■ PROBLEM TO WORK ON: Return all lines from the listing below in which "wrist" appears.

::::

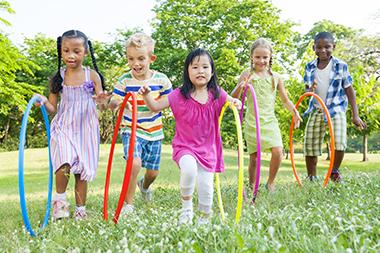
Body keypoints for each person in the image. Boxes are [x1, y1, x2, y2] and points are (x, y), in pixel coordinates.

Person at [139, 48, 241, 225]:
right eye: (195, 67)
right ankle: (186, 210)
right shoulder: (179, 95)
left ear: (212, 71)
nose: (200, 71)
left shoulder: (217, 93)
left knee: (206, 186)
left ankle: (204, 218)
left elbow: (231, 101)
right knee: (189, 170)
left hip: (208, 150)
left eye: (205, 67)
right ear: (187, 71)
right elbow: (155, 106)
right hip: (185, 147)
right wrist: (147, 96)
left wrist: (236, 102)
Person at [35, 30, 111, 220]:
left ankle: (80, 210)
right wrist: (44, 101)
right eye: (66, 50)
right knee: (63, 163)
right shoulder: (57, 78)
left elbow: (102, 106)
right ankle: (60, 206)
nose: (71, 55)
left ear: (85, 52)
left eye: (76, 51)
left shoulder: (92, 76)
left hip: (86, 128)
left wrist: (102, 100)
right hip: (64, 126)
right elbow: (53, 108)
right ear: (61, 52)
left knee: (81, 172)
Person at [108, 33, 173, 215]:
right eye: (131, 59)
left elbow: (170, 100)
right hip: (131, 128)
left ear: (151, 58)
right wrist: (119, 102)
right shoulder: (125, 81)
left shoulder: (162, 80)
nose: (136, 63)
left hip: (154, 131)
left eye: (141, 58)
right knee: (134, 164)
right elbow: (113, 102)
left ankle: (144, 186)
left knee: (152, 173)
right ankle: (128, 205)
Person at [231, 38, 301, 192]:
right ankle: (251, 187)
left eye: (265, 57)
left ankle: (270, 182)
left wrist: (295, 112)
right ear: (251, 57)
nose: (261, 60)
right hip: (252, 121)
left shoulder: (276, 77)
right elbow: (234, 98)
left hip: (270, 121)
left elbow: (285, 100)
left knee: (278, 151)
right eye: (257, 57)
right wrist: (240, 86)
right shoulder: (247, 74)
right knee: (254, 158)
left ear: (270, 58)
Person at [303, 32, 366, 182]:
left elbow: (349, 90)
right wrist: (309, 90)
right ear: (314, 48)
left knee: (339, 141)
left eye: (327, 47)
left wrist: (355, 115)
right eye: (319, 47)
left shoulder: (340, 66)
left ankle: (334, 171)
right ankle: (311, 177)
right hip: (317, 109)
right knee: (310, 144)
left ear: (334, 47)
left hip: (336, 109)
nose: (323, 50)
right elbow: (307, 91)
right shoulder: (309, 67)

::::

■ SOLUTION:
right wrist: (147, 96)
left wrist: (236, 102)
right wrist: (44, 101)
left wrist: (102, 100)
right wrist: (119, 102)
left wrist: (295, 112)
right wrist: (240, 86)
right wrist: (309, 90)
left wrist: (355, 115)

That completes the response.